• QUESTÕES DE ESTUDO:
- 1) Reescreva o trecho entre "A denúncia veio" e "para o grupo.", inclusive, trocando "inquéritos" por "processos".
- 2) Responda com base no trecho:
(a) Qual é o valor aproximado das lentes intra-oculares convencionais cobertas pelo Fundo de Saúde do Exército?
(b) Em qual unidade Davi Reis servia?
(c) De que Davi foi acusado em um dos inquéritos?

• TRECHO PARA LEITURA:

▶

Leonardo revela ainda que o Fundo de Saúde do Exército cobre a implantação de lentes intra-oculares convencionais no valor aproximado de R$ 300. O gerente do centro oftalmológico explica ainda como foi feita a negociação com o Exército para incluir os procedimentos mais caros no rol de procedimentos do convênio militar. Ele diz: “Na época, a gente ofereceu esse pacote para o coronel Guedes, que tava lá, a gente tentou formalizar o pacote desde a lente básica até a lente mais superior. Dependendo do fato da necessidade do paciente, então o paciente ia ser encaminhado pro médico do Fusex pra ver se realmente tinha necessidade de usar aquela lente melhor, lente de primeira linha. E aí, ele retornaria e diria ‘tudo bem, esse daqui tem condições, perfil para utilizar essa lente’, ou o próprio convênio, o próprio Fusex autorizava esse material. Aí não sei em que situação tudo isso poderia chegar, se a gente poderia tentar continuar com essa proposta, ou não, não sei se há interesse. Porque realmente, é uma coisa superior, isso ultrapassa aquilo que normalmente os convênios pagam. O convênio paga aquilo que é necessário pro paciente. Então essas lentes são mais que necessárias, ela dá um conforto maior, um luxo maior, então é uma coisa mais sofisticada, e normalmente os convênios não autorizam. Aí teria que sentar para negociar”.
No final da conversa, o subtenente Reis explica que o general Adhemar junto com outros oficiais fez uma visita ao CBV meses antes da cirurgia ser realizada. Na época, o centro mantinha contrato de prestação de serviços com o Exército, mas passava por um período de diferença de contrato, porque o CBV tinha valor mais alto que os demais centros credenciados. A comitiva foi conhecer os serviços que o centro oferecia. Na época, o convênio foi renovado e o CBV conseguiu inserir procedimentos que não estavam previstos no contrato.
Motivações para a denúncia
Apesar de ter informado que era funcionário do gabinente do comandante do Exército, Davi Reis servia no Batalhão de Polícia do Exército de Brasília e é ex-integrante do quadro de funcionários do Hospital Geral de Brasília (HGeB), atual Hospital Militar de Área de Brasília.
A denúncia veio à tona quando o subtenente Davi Reis revelou o esquema ao responder a uma série de inquéritos instaurados pela Justiça Militar. Ele estava sendo investigado por ter gravado uma conversa sua com o general Adhemar, na qual o superior faz declarações homofóbicas contra o casal de sargentos gays Laci Marinho de Araújo e Fernando Alcântara. Em um dos inquéritos, Davi foi acusado de corrupção passiva e enriquecimento ilícito. Ele era integrante de um time de futebol de funcionários do Hospital Militar e teria pedido patrocínio para a compra de material esportivo e camisetas para o grupo.

◀

• DADOS FORNECIDOS:
▶

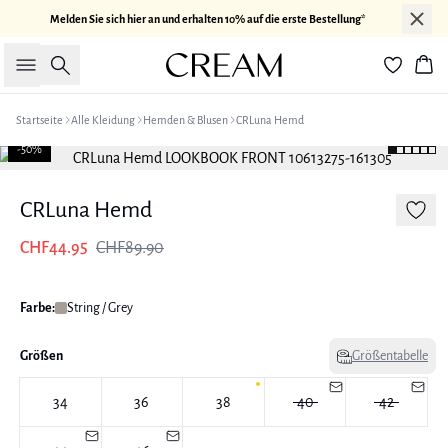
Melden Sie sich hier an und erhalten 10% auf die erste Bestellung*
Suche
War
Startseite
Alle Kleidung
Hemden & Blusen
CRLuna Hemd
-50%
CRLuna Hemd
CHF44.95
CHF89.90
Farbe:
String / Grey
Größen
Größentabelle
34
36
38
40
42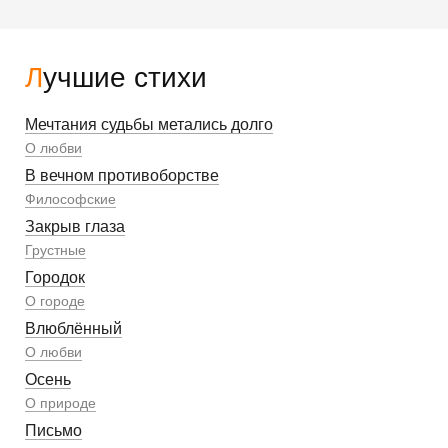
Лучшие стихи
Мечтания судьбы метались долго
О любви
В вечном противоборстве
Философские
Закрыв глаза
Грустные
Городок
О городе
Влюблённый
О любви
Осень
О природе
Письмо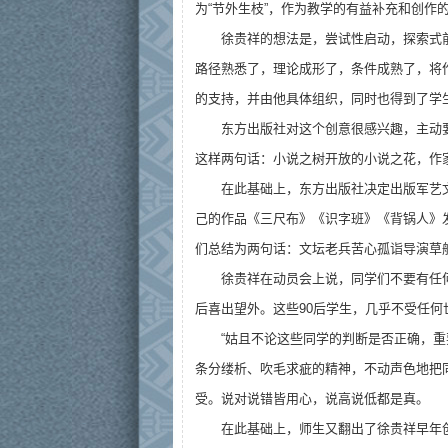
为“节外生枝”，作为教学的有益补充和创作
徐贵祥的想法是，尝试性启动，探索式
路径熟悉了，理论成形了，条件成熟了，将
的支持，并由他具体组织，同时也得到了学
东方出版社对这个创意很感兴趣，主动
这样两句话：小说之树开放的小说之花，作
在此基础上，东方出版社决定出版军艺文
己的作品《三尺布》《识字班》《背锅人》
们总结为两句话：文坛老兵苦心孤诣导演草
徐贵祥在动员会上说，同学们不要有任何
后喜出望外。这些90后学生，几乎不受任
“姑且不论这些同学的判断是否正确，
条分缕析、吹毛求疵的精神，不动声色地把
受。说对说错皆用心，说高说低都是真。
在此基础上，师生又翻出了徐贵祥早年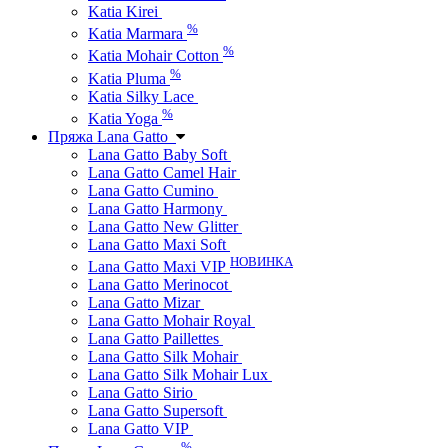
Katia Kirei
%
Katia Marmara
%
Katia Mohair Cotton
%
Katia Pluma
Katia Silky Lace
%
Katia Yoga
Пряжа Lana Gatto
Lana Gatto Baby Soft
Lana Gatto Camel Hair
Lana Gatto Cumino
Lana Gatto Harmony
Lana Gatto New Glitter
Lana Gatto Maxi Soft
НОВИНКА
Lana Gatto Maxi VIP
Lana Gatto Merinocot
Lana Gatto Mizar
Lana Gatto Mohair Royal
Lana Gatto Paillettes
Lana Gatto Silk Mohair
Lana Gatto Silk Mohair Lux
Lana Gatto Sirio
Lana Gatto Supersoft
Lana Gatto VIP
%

◀

• RESPOSTAS POR ITEM:
- 1)
A denúncia veio à tona quando o subtenente Davi Reis revelou o esquema ao responder a uma série de processos instaurados pela Justiça Militar. Ele estava sendo investigado por ter gravado uma conversa sua com o general Adhemar, na qual o superior faz declarações homofóbicas contra o casal de sargentos gays Laci Marinho de Araújo e Fernando Alcântara. Em um dos processos, Davi foi acusado de corrupção passiva e enriquecimento ilícito. Ele era integrante de um time de futebol de funcionários do Hospital Militar e teria pedido patrocínio para a compra de material esportivo e camisetas para o grupo.

- 2)
(a) Cerca de R$ 300.
(b) No Batalhão de Polícia do Exército de Brasília.
(c) De corrupção passiva e enriquecimento ilícito.